**REQUIRED ACTION**
Transcribe the records exactly from the line with "1) metal dish" to the end, both included.

⁂

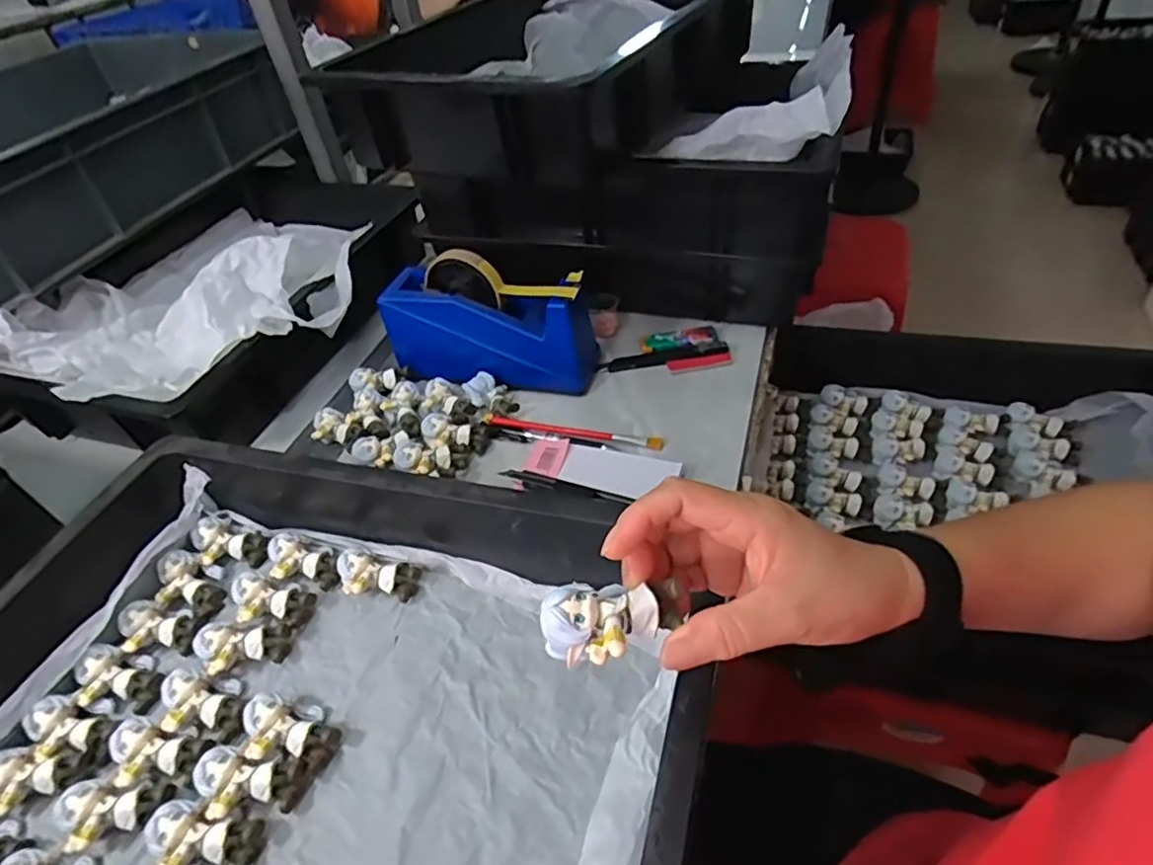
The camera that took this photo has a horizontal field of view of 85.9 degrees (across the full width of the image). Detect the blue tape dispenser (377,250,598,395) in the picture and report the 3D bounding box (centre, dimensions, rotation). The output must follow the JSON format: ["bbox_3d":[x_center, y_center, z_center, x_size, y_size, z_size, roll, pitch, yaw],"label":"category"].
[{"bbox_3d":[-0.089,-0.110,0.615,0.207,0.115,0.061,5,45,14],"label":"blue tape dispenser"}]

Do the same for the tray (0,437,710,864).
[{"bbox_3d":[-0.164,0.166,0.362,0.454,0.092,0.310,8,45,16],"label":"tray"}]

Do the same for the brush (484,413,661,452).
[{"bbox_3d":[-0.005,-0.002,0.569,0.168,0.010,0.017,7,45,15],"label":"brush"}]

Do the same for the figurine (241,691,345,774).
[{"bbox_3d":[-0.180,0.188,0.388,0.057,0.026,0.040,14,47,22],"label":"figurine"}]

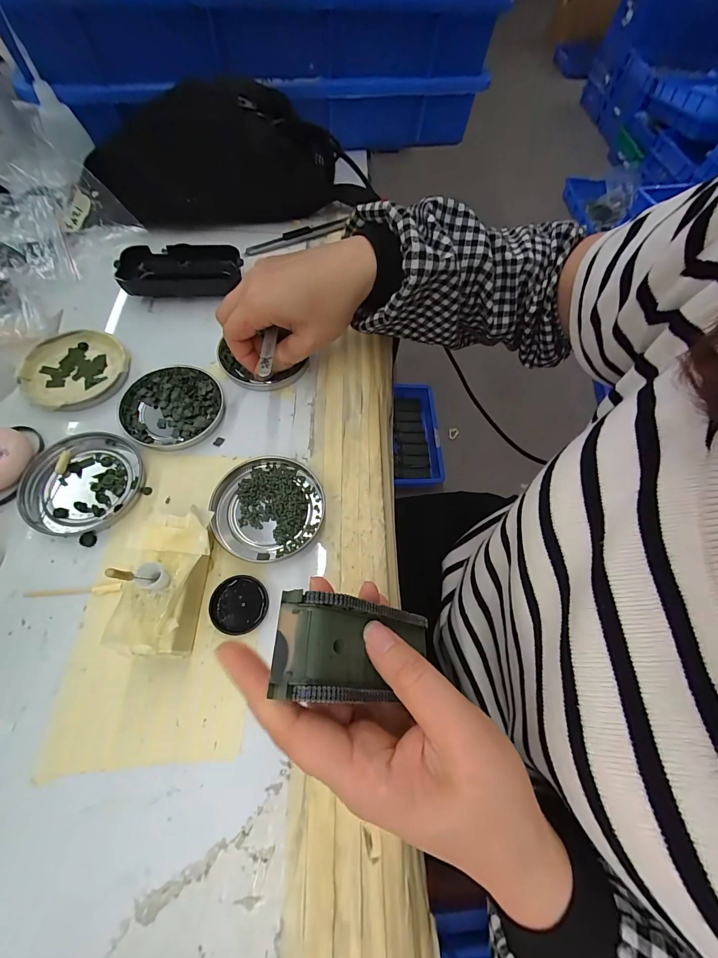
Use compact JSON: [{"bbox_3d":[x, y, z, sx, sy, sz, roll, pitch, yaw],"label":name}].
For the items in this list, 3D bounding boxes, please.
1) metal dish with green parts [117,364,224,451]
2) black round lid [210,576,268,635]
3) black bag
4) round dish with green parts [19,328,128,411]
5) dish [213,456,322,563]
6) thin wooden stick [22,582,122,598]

⁂

**COMPLETED TASK**
1) metal dish with green parts [117,364,224,451]
2) black round lid [210,576,268,635]
3) black bag
4) round dish with green parts [19,328,128,411]
5) dish [213,456,322,563]
6) thin wooden stick [22,582,122,598]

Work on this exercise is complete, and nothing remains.